Она была права. Какого чёрта тут думать? Мечта любого командира. Спасение для семьи. Шаг вперёд. В свет. Но почему же тогда у него в груди – не радость, а холодная, тяжёлая плита? Почему карточка в нагрудном кармане жжёт, как клеймо?
– Только… – начала Люда и замолчала. Она хотела спросить: «Только что взамен? Что он от тебя хочет?». Но не спросила. Потому что знала: он сам не знает. Или уже знает, но не может сказать. Вместо этого она потянулась к его миске, поправила ложку, поставила её ровнее – жест бессмысленный, суетливый.
– Щи остынут. Ешь.
Он послушно зачерпнул, проглотил. Еда была как вата. Женька, закончив строительство, подбежал к столу.
– Папа, мы правда в Москву поедем? На поезде?
В его глазах горел восторг первооткрывателя. Он ловил обрывки разговора и складывал из них сказку.
– Может быть, сынок, – хрипло сказал Севастьян, гладя его стриженую головёнку. – Может быть.
«Может быть». Самый страшный ответ. Он означал, что решение ещё не принято. А оно уже было принято. В тот миг, когда Гуров назвал его по имени-отчеству. Когда предложил чай. Когда сказал: «Я с вами согласен». Пути назад не было. Отказаться – значило навсегда остаться здесь, с этой паутиной над головой.
Люда встала, взяла свою нетронутую миску, отнесла к печке. Стояла к нему спиной, плечи снова были напряжены, но теперь в этой напряжённости читалась не тревога, а собранность. Принятие. Она мыла посуду, звук железной миски о жестяной таз был резким, громким.
Севастьян доел щи. Поставил ложку на стол. Поднялся. Подошёл к маленькому зашторенному окошку, за которым была уже непроглядная, забайкальская темень. Где-то там, за тысячу вёрст, по рельсам мчался в Москву человек в сером костюме. И за собой, не оглядываясь, он прихватил и их жизнь.

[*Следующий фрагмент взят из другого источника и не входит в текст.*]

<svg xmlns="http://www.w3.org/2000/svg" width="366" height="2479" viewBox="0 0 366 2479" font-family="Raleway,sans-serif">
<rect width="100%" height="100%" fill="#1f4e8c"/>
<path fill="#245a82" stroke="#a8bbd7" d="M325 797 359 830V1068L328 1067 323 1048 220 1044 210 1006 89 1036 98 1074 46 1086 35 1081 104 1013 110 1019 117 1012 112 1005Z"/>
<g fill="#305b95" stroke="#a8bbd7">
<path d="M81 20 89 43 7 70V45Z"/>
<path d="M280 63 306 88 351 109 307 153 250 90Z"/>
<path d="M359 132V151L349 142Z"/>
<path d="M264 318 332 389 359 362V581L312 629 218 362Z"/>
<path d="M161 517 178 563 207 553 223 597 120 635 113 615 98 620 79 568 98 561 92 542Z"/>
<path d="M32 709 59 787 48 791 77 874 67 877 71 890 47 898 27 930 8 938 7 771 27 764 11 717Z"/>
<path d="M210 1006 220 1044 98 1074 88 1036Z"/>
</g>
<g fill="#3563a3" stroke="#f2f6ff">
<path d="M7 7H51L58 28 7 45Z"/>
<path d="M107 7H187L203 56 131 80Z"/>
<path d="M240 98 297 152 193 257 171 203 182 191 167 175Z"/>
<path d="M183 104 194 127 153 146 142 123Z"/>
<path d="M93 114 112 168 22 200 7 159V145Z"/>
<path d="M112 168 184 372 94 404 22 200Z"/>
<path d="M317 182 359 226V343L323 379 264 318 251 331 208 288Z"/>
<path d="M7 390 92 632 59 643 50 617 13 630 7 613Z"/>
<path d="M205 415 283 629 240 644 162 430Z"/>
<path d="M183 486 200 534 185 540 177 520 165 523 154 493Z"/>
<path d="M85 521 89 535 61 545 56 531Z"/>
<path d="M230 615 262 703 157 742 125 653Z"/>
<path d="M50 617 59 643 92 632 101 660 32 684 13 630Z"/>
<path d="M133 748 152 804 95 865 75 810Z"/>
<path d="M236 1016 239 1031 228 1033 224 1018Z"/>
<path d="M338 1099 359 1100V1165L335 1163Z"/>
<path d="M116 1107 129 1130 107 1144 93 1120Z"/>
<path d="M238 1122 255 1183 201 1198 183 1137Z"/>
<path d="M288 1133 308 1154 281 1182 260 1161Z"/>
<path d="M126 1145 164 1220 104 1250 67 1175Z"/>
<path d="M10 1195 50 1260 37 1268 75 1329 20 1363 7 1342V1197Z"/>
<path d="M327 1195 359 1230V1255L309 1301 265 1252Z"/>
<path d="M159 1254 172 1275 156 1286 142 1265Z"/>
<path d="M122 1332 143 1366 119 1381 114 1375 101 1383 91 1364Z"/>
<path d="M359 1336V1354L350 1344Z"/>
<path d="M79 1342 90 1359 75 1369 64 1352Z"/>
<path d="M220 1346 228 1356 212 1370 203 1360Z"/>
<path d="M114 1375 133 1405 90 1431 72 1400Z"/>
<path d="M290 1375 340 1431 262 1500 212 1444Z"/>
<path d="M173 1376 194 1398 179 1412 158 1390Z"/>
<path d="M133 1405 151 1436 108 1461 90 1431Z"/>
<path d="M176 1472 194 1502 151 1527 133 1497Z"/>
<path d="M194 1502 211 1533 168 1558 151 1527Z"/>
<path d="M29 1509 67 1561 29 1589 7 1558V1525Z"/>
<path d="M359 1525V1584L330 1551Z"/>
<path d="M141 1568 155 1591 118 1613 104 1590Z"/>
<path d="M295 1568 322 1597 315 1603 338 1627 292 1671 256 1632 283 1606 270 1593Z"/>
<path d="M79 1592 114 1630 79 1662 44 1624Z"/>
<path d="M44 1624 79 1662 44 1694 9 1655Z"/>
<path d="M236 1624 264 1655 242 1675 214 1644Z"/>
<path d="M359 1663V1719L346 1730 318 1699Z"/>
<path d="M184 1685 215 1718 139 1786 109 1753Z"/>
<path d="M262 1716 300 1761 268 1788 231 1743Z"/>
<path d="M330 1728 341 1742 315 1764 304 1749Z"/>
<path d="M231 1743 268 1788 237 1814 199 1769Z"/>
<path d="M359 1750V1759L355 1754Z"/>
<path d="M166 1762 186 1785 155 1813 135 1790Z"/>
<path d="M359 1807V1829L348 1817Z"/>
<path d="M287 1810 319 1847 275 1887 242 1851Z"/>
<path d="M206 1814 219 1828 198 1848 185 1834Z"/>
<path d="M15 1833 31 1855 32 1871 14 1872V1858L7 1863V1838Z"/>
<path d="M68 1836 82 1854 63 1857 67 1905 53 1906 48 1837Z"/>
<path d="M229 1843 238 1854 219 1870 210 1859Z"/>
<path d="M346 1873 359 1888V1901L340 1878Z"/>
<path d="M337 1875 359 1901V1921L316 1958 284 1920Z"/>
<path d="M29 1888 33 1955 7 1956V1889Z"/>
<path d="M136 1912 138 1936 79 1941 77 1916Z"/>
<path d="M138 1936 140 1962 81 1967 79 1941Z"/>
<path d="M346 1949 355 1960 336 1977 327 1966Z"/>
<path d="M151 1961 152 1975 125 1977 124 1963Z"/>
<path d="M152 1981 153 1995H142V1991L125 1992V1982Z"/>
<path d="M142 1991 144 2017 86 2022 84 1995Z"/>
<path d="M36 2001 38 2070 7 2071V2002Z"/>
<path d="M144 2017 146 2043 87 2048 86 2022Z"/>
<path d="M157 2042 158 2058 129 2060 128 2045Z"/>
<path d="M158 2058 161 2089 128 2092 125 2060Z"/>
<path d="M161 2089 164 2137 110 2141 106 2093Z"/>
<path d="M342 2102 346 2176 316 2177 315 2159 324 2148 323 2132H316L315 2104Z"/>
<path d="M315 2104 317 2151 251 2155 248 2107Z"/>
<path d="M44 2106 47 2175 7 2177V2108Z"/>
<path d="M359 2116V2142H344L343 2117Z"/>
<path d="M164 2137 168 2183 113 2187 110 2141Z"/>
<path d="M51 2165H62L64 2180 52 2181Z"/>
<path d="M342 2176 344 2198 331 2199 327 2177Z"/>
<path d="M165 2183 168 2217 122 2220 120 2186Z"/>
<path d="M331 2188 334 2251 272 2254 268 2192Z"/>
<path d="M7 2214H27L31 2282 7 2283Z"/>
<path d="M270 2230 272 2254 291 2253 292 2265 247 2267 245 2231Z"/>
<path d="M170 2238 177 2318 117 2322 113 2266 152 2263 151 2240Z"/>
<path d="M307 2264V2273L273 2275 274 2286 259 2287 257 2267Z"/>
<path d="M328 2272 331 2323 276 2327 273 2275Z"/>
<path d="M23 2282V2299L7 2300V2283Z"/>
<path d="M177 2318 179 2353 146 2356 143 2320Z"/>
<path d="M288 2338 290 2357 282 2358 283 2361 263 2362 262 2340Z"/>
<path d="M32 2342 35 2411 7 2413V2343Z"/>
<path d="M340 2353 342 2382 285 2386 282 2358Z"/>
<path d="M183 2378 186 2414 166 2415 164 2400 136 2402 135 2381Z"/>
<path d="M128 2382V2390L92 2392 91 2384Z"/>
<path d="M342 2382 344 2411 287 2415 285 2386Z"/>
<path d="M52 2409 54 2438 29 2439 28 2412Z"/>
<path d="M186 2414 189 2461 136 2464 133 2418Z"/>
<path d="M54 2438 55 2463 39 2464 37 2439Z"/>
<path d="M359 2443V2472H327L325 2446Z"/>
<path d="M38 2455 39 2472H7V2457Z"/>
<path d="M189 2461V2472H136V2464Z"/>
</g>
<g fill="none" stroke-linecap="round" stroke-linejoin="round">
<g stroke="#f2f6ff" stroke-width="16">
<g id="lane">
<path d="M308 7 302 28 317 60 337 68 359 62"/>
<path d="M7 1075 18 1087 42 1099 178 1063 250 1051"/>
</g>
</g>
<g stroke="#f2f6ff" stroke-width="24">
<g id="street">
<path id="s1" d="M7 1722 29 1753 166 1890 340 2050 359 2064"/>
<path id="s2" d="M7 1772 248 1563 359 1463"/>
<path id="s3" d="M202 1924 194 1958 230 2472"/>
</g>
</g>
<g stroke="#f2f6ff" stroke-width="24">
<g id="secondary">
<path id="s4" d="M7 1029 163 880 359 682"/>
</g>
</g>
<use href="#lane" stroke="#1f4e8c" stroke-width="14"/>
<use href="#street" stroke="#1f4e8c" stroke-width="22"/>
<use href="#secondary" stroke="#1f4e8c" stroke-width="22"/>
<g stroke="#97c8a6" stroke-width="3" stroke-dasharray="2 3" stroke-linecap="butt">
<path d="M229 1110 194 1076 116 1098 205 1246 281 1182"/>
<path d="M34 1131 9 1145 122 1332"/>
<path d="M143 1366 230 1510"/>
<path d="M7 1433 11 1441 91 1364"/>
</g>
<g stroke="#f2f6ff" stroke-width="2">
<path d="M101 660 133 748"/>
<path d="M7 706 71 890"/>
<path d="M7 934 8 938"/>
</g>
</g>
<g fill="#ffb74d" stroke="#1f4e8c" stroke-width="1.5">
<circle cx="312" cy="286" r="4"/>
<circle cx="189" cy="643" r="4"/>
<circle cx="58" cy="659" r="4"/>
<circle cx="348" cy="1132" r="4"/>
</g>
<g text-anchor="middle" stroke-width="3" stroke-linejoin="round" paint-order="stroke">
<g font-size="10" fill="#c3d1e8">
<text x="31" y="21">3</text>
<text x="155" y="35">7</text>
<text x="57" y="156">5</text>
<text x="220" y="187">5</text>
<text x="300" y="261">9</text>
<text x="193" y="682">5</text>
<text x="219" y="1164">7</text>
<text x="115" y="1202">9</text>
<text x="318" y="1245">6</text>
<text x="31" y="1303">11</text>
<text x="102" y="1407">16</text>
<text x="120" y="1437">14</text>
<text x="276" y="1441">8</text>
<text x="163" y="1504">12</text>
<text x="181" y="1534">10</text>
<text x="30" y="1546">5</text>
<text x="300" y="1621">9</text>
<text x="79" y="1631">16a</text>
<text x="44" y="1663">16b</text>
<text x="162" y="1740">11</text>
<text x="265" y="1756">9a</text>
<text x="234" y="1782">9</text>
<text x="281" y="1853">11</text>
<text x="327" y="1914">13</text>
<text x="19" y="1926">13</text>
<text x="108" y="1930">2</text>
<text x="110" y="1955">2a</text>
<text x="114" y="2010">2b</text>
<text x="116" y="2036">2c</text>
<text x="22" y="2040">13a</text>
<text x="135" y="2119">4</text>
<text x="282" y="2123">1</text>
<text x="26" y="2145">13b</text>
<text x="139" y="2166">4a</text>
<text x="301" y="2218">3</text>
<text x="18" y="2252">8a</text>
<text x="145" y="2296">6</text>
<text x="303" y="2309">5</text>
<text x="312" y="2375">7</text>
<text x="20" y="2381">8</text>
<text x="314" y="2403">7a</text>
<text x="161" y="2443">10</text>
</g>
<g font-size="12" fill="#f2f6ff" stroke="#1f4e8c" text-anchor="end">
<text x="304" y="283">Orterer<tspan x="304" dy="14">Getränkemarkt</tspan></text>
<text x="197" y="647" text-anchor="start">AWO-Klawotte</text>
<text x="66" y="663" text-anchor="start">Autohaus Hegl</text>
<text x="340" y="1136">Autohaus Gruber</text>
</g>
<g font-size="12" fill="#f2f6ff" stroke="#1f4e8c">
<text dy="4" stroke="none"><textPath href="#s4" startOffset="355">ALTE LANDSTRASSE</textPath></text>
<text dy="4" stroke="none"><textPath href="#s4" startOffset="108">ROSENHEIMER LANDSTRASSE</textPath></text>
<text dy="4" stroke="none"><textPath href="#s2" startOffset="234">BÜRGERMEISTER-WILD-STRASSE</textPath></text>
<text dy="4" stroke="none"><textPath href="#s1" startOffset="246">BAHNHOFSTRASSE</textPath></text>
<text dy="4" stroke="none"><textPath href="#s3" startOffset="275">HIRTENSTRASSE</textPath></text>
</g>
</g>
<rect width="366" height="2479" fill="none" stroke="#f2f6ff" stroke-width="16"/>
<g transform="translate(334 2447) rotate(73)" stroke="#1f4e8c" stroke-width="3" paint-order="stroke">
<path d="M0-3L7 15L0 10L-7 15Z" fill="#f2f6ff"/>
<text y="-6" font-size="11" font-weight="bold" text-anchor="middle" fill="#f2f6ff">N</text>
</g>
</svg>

Он почувствовал на себе взгляд. Обернулся. Люда смотрела на него, вытертые полотенцем руки прижаты к груди. В её взгляде не было больше вопросов. Была ясность. Горечь. И та самая стальная воля, которая держала их семью все эти годы скитаний.
– Писать рапорт? – спросила она просто. Уже не как жена, а как соратник, который видит единственный ход на доске.
Севастьян кивнул. Медленно, тяжело.
– Завтра.
Она тоже кивнула. Потом подошла к Женьке, стала укладывать его спать на их кровати в углу. Делала это молча, быстро, без обычных ласковых слов.
Севастьян остался у окна. Рука его снова нащупала в кармане гимнастёрки твёрдый прямоугольник визитки. Он не вынул её. Просто сжал в кулаке, пока острые края не впились в ладонь. Боль была чёткой, реальной. Единственной точкой опоры в этом рушащемся мире.
За его спиной зашуршало одеяло, затихли детские вздохи. Погасла лампа. Остался только тусклый отсвет печки да полоска света из-под двери в сени.
Он стоял так долго, глядя в чёрное зеркало окна, в котором смутно отражалось его собственное лицо – лицо человека, переступившего порог. Не того, что скрипел петлями, а другого, невидимого. Точки невозврата.